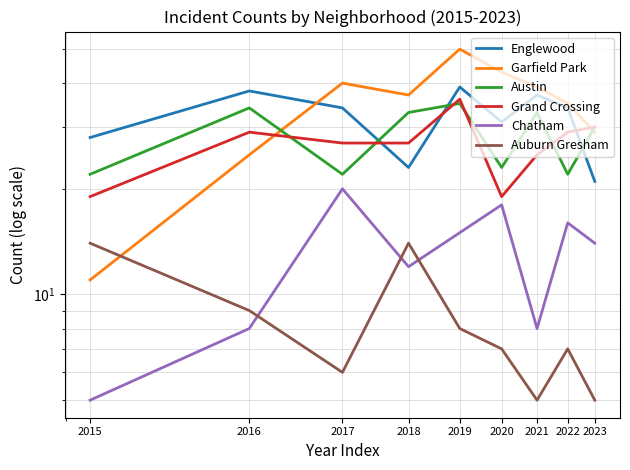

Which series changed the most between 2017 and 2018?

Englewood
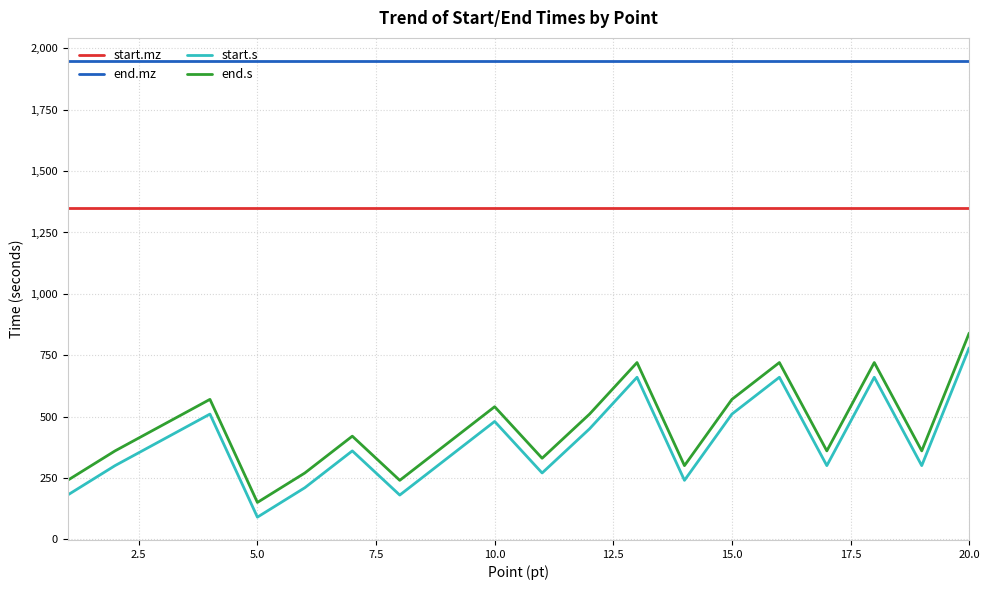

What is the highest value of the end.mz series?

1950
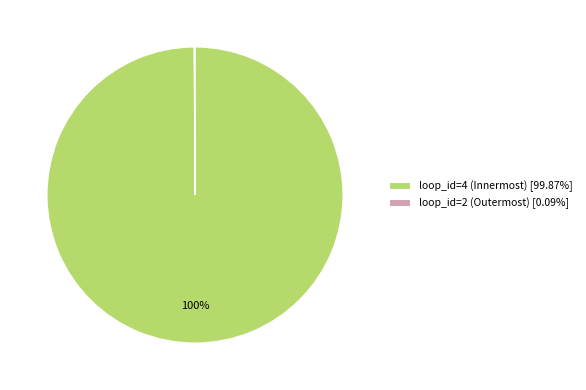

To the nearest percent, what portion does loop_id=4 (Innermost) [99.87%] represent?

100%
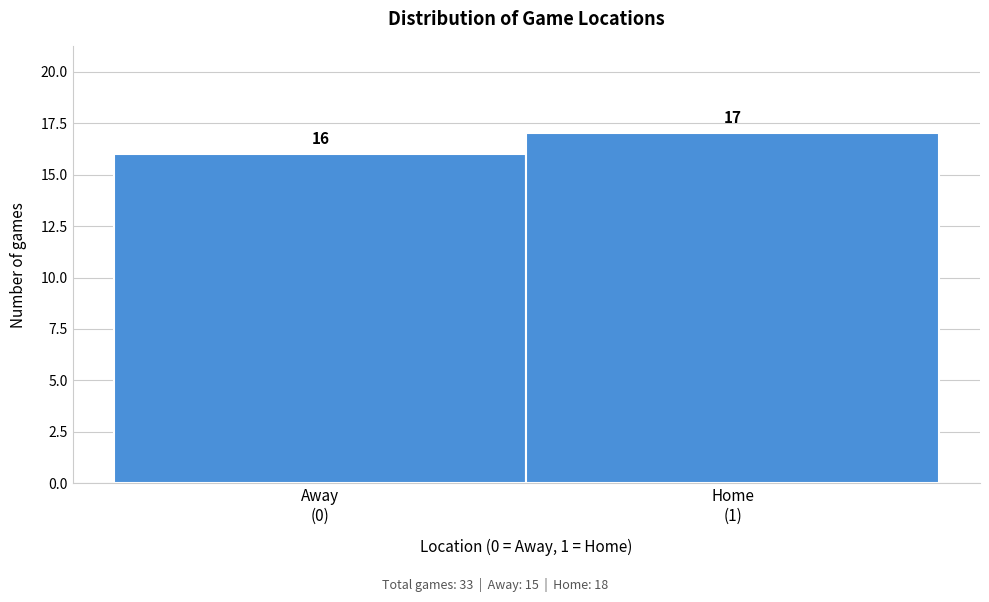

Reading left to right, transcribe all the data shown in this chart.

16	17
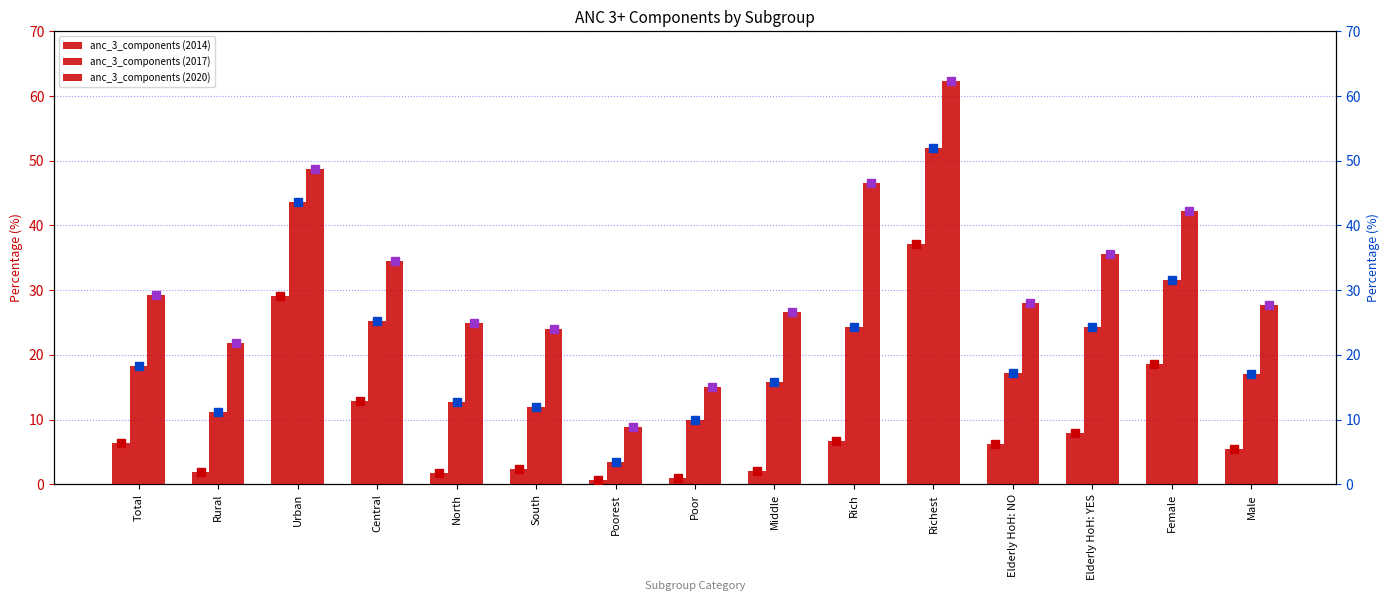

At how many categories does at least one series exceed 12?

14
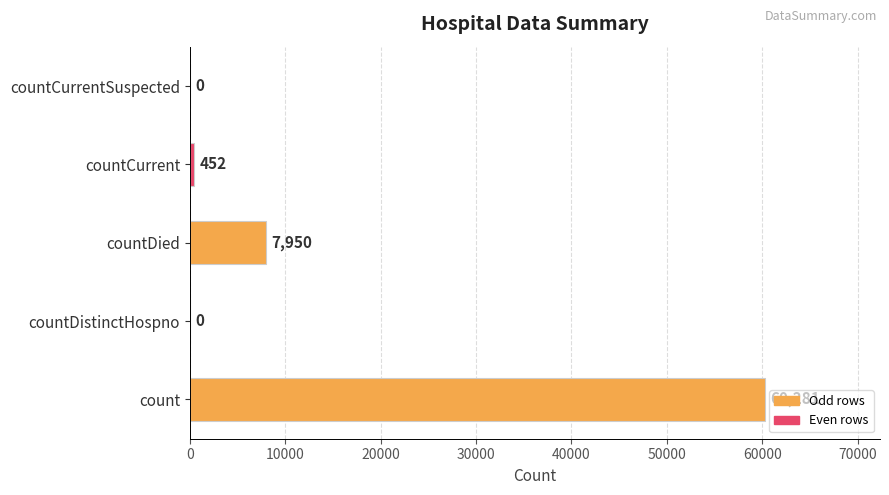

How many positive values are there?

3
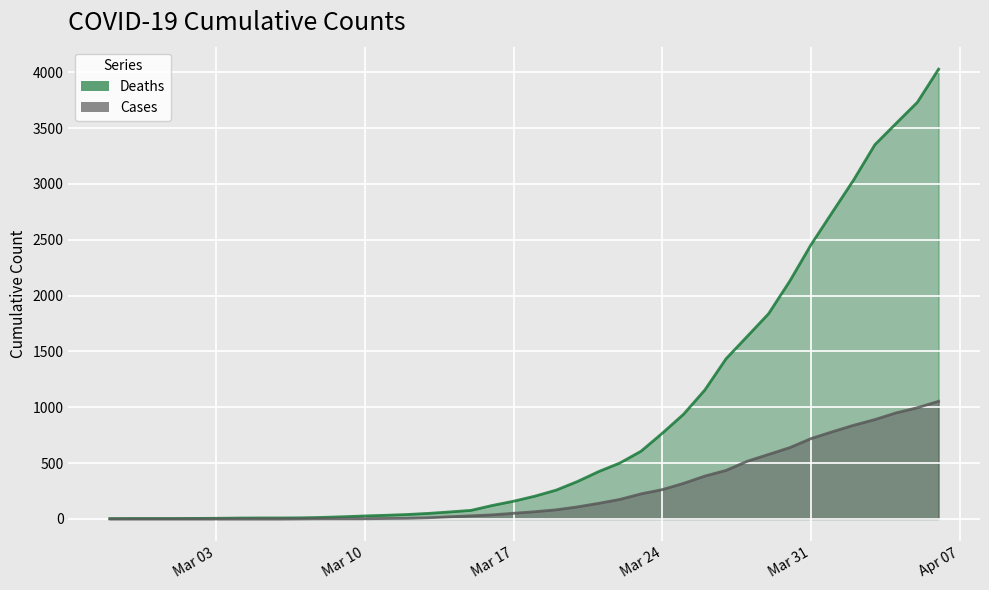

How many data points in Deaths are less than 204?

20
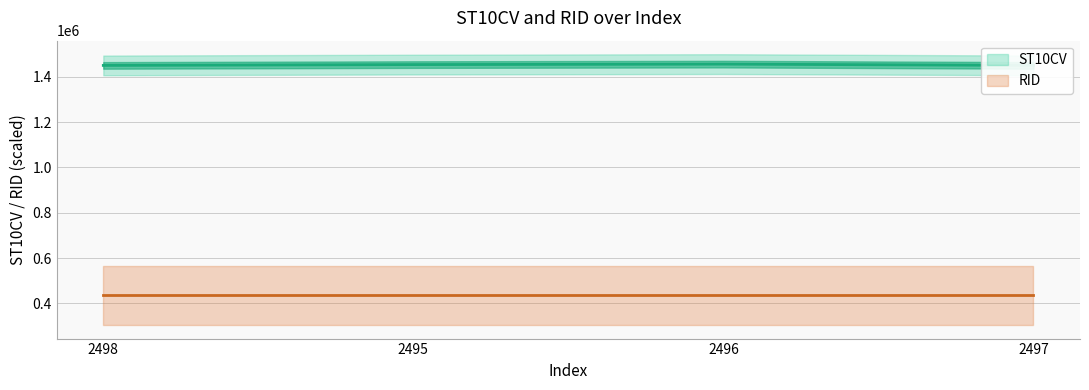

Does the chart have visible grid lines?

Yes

* **REQUIRED ACTION**
Arrange the records as a JSON list of strings, one string per line, starting with the line containing "Reading left to" and going on through the end of the records, with blank lines and the picture lines left out.

* **SOLUTION**
[
  "Reading left to right, transcribe all the data shown in this chart.",
  "16\t17",
  "At how many categories does at least one series exceed 12?",
  "14",
  "How many positive values are there?",
  "3",
  "How many data points in Deaths are less than 204?",
  "20",
  "Does the chart have visible grid lines?",
  "Yes"
]